# Intel i5 9300h (Lenovo L340)



## Droze (Aug 23, 2021)

Hi everybody im Just A Bit confused on the settings on this app. it would be a pleasure if someone could help me find out if one of the settings i ticked was wrong.


----------



## unclewebb (Aug 23, 2021)

You set the turbo ratio limits to 32 instead of 40 so your CPU is running 800 MHz slower than it should be. If your laptop is running too hot, fix the problem. You have a CPU that is rated to 45W. At 36W, your CPU is on the verge of thermal throttling. Replace the thermal paste and clean your laptop out. 

In the Options window, if the PROCHOT Offset setting is not locked, you can reduce this offset to increase the thermal throttling temperature of your CPU. The Intel default for this setting is 0.
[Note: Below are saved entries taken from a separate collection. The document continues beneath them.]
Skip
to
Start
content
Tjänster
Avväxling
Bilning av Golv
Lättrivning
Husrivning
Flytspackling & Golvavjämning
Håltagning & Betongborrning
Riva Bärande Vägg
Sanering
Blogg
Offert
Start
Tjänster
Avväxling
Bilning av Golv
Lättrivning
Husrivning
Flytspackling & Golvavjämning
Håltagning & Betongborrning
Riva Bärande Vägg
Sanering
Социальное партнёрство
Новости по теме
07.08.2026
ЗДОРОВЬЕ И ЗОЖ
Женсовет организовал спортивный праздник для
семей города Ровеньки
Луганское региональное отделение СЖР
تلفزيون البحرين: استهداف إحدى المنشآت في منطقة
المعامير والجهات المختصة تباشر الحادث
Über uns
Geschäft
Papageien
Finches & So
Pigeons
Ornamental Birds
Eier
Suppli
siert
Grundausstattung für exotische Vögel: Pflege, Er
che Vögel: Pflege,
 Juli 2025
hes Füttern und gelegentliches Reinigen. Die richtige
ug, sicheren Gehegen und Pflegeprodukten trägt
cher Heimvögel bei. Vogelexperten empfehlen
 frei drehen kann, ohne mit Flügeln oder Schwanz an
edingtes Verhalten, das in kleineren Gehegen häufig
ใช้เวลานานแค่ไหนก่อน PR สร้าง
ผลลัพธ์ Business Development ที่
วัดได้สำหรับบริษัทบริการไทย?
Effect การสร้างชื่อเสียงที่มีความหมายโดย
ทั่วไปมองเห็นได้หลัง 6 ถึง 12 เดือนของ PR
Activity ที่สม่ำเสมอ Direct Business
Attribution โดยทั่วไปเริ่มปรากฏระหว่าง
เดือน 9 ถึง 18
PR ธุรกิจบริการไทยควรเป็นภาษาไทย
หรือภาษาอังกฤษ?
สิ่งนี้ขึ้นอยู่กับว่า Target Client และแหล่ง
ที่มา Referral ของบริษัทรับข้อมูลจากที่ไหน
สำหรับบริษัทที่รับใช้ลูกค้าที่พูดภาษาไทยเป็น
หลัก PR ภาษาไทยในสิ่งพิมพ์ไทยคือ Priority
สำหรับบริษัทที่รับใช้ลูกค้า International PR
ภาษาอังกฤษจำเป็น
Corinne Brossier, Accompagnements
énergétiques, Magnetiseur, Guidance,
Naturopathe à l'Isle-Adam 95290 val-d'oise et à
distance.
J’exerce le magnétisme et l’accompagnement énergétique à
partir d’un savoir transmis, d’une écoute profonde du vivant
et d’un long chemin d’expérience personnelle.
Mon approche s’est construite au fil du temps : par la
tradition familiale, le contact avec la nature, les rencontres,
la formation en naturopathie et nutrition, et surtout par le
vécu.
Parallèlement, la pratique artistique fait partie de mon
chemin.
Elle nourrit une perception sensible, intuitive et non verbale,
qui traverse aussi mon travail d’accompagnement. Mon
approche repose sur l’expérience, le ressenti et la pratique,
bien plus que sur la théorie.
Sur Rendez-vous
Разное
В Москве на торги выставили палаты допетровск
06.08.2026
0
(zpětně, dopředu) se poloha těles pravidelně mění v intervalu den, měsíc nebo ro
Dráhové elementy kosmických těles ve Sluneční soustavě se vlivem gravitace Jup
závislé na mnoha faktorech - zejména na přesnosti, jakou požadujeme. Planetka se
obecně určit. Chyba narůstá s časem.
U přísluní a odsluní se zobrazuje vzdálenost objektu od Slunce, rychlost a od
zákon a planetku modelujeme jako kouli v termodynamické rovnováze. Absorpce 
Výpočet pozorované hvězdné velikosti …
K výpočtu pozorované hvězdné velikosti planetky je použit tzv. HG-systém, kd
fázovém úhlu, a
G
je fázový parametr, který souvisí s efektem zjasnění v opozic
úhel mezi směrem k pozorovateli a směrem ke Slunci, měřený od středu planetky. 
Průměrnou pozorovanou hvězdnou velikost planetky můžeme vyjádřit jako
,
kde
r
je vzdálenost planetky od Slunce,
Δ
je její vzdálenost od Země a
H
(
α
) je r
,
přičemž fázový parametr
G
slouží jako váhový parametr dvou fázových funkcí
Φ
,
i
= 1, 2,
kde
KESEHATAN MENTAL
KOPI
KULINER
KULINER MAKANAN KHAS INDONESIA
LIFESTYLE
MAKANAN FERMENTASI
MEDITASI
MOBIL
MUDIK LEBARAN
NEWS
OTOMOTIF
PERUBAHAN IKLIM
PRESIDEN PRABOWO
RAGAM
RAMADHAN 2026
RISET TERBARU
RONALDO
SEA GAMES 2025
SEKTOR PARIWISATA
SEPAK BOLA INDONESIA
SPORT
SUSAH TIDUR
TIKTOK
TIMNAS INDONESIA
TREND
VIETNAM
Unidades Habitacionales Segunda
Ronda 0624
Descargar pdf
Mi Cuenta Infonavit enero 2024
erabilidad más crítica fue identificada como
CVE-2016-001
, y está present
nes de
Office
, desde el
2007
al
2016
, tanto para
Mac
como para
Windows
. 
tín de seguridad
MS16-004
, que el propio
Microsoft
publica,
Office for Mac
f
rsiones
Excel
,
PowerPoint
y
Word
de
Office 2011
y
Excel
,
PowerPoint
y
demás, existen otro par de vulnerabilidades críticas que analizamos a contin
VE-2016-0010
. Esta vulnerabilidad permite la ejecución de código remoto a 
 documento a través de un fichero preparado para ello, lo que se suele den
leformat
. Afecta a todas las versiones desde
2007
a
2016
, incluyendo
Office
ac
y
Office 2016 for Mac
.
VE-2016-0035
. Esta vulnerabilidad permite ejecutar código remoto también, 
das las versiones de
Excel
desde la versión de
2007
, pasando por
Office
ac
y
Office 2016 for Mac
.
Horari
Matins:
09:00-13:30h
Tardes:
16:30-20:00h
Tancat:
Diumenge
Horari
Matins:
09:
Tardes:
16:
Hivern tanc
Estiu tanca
Your screenshot shows that your Package C States are locked to C10. If this register is locked, there is no reason to use ThrottleStop to Request C1. Set the Request back to C10 so ThrottleStop does not waste its time trying to change a setting in your CPU that is locked. 

I would check the TPL Speed Shift box so the Min and Max values are maintained in the CPU. I would clear the Disable Power Limit Control box so the MSR power limits are maintained within the CPU. 

I do not think the Non Turbo Ratio is used when Speed Shift is enabled. There is probably no need to Lock this but it will probably not hurt anything if you do lock it.


----------



## Droze (Aug 24, 2021)

Alright i changed some of the settings.


----------



## unclewebb (Aug 24, 2021)

The core and cache offset voltages do not have to be set equal to each other. Were you having any problems with your original settings of -125 mV cache and -250 mV core? If this was not causing any stability problems then it is OK. Most people use -125 mV cache and -175 mV to -200 mV for the core. Whatever works and is 100% game stable is best.


----------



## Droze (Aug 24, 2021)

Yeah I have to test it a bit but seems alright on -125 both


----------